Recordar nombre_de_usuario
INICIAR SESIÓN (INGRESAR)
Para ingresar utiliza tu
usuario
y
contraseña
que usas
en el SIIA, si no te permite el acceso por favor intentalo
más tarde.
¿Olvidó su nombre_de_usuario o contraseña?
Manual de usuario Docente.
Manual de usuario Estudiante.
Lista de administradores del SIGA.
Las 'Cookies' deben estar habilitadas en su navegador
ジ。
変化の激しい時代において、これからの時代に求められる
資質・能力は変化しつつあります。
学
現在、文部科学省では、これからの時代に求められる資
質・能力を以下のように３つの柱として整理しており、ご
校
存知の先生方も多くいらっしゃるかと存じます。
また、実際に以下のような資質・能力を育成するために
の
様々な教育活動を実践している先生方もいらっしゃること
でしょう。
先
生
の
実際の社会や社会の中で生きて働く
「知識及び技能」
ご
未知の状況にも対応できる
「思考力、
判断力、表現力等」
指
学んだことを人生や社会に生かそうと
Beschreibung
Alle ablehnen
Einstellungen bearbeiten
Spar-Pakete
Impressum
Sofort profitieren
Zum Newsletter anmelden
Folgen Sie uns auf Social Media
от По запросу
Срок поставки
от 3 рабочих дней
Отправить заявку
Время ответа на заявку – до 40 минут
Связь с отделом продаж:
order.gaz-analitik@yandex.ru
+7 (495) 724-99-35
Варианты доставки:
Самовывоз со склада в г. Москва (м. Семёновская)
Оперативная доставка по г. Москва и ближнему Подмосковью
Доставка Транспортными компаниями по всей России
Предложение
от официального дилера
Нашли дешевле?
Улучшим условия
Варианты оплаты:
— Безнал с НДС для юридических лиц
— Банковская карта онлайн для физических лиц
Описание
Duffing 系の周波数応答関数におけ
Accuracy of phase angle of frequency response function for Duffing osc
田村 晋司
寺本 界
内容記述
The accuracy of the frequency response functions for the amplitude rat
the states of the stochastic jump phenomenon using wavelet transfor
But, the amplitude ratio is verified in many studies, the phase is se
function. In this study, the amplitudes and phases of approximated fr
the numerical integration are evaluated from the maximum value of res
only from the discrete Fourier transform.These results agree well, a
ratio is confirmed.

**Problem details**: Each entry above needs to be output exactly as written.

**Solution for this problem**:
Recordar nombre_de_usuario
INICIAR SESIÓN (INGRESAR)
Para ingresar utiliza tu
usuario
y
contraseña
que usas
en el SIIA, si no te permite el acceso por favor intentalo
más tarde.
¿Olvidó su nombre_de_usuario o contraseña?
Manual de usuario Docente.
Manual de usuario Estudiante.
Lista de administradores del SIGA.
Las 'Cookies' deben estar habilitadas en su navegador
ジ。
変化の激しい時代において、これからの時代に求められる
資質・能力は変化しつつあります。
学
現在、文部科学省では、これからの時代に求められる資
質・能力を以下のように３つの柱として整理しており、ご
校
存知の先生方も多くいらっしゃるかと存じます。
また、実際に以下のような資質・能力を育成するために
の
様々な教育活動を実践している先生方もいらっしゃること
でしょう。
先
生
の
実際の社会や社会の中で生きて働く
「知識及び技能」
ご
未知の状況にも対応できる
「思考力、
判断力、表現力等」
指
学んだことを人生や社会に生かそうと
Beschreibung
Alle ablehnen
Einstellungen bearbeiten
Spar-Pakete
Impressum
Sofort profitieren
Zum Newsletter anmelden
Folgen Sie uns auf Social Media
от По запросу
Срок поставки
от 3 рабочих дней
Отправить заявку
Время ответа на заявку – до 40 минут
Связь с отделом продаж:
order.gaz-analitik@yandex.ru
+7 (495) 724-99-35
Варианты доставки:
Самовывоз со склада в г. Москва (м. Семёновская)
Оперативная доставка по г. Москва и ближнему Подмосковью
Доставка Транспортными компаниями по всей России
Предложение
от официального дилера
Нашли дешевле?
Улучшим условия
Варианты оплаты:
— Безнал с НДС для юридических лиц
— Банковская карта онлайн для физических лиц
Описание
Duffing 系の周波数応答関数におけ
Accuracy of phase angle of frequency response function for Duffing osc
田村 晋司
寺本 界
内容記述
The accuracy of the frequency response functions for the amplitude rat
the states of the stochastic jump phenomenon using wavelet transfor
But, the amplitude ratio is verified in many studies, the phase is se
function. In this study, the amplitudes and phases of approximated fr
the numerical integration are evaluated from the maximum value of res
only from the discrete Fourier transform.These results agree well, a
ratio is confirmed.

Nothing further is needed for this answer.